Dirigencia del Fútbol peruano en escándalo

AFP

La Federación Peruana de Fútbol (FPF) quedó sumida en una crisis interna este martes tras la negativa de su presidente, Edwin Oviedo, a renunciar luego de divulgarse conversaciones telefónicas con un juez involucrado en el escándalo de los audios.

Los miembros de dos órganos de la FPF -el Comité Consultivo y la Comisión de Ética- renunciaron, mientras algunos directores de la Federación buscan que Oviedo dé un paso al costado al menos durante las investigaciones del escándalo de los audios.

También renunció este martes el presidente del Tribunal de Apelaciones de la FPF, Juan Monroy.

El Comité Consultivo lo integraban cinco prominentes empresarios y personalidades que ayudaban al presidente de la Federación a “tener una mirada estratégica para las grandes decisiones”, entre ellos Luis Felipe Cantuarias, integrante del Comité de Gobernanza de la FIFA.

El detonante para su renuncia, según medios peruanos, fue la confirmación de que un empresario detenido por el escándalo de los audios había conseguido un contrato para obras en un centro deportivo de la Federación.

Los medios peruanos han divulgado audios de conversaciones telefónicas entre Oviedo y el suspendido juez César Hinostroza, de la Corte Suprema, el magistrado de mayor rango involucrado en el escándalo de venta de sentencias y tráfico de influencia.

Aunque no se escucha nada ilegal en el diálogo, queda claro que tenían un estrecho lazo entre ellos y con el empresario preso.

– Continuidad de Gareca –

También renunciaron en una carta los cuatro miembros de la Comisión de Auditoría y Ética de la FPF, encabezada por Francisco Dongo Soria, luego de que Oviedo afirmara que únicamente renunciará si es condenado por haber cometido algún delito.

La crisis interna estalló en momentos que la Federación trata de convencer al técnico argentino Ricardo “El Tigre” Gareca a que renueve su contrato con el seleccionado peruano de cara a la Copa América de Brasil-2019 y al clasificatorio sudamericano al Mundial Catar-2022.

Gareca, el artífice de la clasificación a Rusia-2018, tiene previsto llegar a Perú (desde sus vacaciones en Argentina) este jueves para hablar con la Federación sobre un nuevo contrato, pues el anterior culminó en el reciente Mundial.

Sin embargo, periodistas deportivos dicen que la decisión de Gareca dependerá “de cómo se blinde el tema deportivo” del caso de los audios.

Las grabaciones han mostrado una estrecha amistad entre Hinostroza, Oviedo y el empresario Antonio Camayo, uno de los 12 detenidos por el escándalo que estalló el 8 de julio y que le ha costado sus puestos al presidente de la Corte Suprema y al ministro de Justicia.

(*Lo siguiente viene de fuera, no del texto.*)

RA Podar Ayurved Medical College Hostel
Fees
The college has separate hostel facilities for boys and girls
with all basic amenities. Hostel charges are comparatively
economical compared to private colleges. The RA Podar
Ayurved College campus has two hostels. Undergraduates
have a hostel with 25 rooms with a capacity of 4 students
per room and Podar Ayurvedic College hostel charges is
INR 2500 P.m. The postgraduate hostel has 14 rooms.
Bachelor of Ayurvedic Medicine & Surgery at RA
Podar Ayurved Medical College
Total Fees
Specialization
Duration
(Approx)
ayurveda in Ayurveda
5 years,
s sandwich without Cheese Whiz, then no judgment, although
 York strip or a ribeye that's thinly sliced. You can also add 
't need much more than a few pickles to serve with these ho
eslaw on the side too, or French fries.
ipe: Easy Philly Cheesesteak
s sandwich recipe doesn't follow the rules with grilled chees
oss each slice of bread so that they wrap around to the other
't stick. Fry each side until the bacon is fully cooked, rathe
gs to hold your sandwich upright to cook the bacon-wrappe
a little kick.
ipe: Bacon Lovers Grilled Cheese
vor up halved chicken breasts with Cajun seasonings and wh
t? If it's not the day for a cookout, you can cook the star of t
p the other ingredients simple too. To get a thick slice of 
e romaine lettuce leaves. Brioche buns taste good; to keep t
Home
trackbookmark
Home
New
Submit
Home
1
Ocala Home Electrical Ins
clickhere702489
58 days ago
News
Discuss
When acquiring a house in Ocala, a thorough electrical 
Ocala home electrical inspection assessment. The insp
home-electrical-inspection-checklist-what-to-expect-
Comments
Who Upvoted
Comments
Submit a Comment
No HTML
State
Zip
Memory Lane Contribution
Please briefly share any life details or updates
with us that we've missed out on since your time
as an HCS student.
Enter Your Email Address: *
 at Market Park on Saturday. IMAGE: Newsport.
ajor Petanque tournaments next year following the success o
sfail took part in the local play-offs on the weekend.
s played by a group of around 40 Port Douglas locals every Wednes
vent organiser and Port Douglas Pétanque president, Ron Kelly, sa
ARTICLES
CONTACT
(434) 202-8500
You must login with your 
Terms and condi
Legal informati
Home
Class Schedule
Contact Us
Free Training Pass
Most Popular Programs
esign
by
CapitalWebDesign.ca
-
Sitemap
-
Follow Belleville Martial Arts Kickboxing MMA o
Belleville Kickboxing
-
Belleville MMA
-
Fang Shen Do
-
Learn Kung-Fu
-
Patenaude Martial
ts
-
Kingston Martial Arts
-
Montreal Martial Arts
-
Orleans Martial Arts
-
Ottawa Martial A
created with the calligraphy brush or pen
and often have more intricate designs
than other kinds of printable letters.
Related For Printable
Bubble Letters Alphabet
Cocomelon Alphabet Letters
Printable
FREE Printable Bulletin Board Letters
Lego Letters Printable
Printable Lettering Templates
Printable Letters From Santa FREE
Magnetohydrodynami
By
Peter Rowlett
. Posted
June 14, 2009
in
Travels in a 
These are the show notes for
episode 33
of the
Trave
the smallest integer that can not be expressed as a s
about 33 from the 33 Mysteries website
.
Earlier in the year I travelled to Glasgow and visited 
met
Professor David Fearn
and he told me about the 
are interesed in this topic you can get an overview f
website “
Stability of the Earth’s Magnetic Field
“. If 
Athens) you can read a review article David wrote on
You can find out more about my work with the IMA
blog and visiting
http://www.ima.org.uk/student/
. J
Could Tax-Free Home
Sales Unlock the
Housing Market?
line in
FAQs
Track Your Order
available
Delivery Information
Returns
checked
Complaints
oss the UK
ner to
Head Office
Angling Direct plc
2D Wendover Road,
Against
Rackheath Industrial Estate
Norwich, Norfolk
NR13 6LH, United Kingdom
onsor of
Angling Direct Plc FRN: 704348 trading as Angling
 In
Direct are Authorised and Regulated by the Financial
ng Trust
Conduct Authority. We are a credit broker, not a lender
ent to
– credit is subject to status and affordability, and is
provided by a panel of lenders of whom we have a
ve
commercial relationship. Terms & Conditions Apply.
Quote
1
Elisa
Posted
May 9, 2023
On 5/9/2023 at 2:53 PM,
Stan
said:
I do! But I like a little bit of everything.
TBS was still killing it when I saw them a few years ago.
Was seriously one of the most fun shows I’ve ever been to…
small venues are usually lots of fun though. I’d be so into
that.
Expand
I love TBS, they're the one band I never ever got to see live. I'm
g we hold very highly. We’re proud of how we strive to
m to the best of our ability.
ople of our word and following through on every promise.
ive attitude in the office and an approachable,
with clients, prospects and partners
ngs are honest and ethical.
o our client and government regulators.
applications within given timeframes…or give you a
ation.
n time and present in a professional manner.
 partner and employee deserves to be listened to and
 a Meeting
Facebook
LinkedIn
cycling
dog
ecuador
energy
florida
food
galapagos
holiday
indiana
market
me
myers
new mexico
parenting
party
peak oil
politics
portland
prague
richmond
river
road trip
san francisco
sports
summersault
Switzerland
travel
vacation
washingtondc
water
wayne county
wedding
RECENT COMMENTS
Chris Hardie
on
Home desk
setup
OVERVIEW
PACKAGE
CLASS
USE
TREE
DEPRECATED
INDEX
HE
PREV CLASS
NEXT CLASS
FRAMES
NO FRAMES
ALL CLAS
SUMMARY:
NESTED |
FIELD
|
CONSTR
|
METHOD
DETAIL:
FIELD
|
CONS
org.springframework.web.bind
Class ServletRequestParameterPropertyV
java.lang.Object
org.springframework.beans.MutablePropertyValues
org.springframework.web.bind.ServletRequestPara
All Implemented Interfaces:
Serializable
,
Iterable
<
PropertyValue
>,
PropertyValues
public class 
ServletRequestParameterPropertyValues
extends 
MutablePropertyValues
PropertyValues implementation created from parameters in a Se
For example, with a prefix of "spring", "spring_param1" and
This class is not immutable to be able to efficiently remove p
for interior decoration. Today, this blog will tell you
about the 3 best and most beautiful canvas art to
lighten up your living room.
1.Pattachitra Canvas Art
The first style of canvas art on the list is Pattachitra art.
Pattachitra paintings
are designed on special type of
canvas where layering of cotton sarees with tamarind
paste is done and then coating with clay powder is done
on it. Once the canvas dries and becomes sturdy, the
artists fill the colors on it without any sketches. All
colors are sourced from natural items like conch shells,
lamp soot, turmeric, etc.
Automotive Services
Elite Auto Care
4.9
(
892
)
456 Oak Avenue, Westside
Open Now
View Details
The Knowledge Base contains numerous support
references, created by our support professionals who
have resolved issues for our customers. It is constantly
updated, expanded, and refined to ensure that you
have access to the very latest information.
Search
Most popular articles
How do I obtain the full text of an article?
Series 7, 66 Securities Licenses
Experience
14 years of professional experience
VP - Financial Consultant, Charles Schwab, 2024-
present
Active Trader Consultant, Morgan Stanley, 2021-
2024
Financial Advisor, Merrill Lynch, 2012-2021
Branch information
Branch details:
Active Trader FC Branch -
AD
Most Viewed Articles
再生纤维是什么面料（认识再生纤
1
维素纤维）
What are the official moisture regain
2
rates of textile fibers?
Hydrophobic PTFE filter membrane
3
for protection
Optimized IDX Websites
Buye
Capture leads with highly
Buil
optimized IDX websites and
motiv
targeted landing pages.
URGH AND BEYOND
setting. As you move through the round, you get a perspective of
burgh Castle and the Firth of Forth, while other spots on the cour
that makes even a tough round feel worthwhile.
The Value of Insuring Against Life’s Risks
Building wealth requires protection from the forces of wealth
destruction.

En el cargo desde enero de 2015 con la promesa de “moralizar el fútbol peruano”, Oviedo negó haber favorecido al juez para adquirir pasajes o boletos para el Mundial Rusia-2018, que desató gran pasión en Perú debido al retorno de su selección tras una ausencia de 36 años.

– Caída tras caída –

El director deportivo de la FPF, el exinternacional Juan Carlos Oblitas, dará una conferencia de prensa el miércoles “para deslindar la parte deportiva de los problemas de Edwin Oviedo”, en un esfuerzo encaminado a lograr que Gareca siga con la selección peruana.

El escándalo de los audios ya había alcanzado al fútbol peruano la semana pasada, con la difusión de una conversación telefónica en la que el exseleccionado Teófilo Cubillas pedía ayuda al juez Hinostroza para un prófugo condenado a 16 años de prisión.

En respuesta al escándalo, el presidente de Perú, Martín Vizcarra, lanzó una ambiciosa reforma judicial y anunció un referendo para legitimarla.

La difusión de los audios causó la renuncia del jefe de la Corte Suprema, Duberlí Rodríguez, hace 10 días.

También le costó el puesto a Orlando Velásquez, jefe del Consejo de la Magistratura, que designa a jueces y fiscales, así como al ministro de Justicia, Salvador Heresi.

Este escándalo es una reminiscencia de la historia peruana reciente: la difusión de audios o videos provocaron la caída del presidente Alberto Fujimori en el 2000, la renuncia del mandatario Pedro Pablo Kuczynski en marzo último y la suspensión el mes pasado del popular legislador Kenji Fujimori.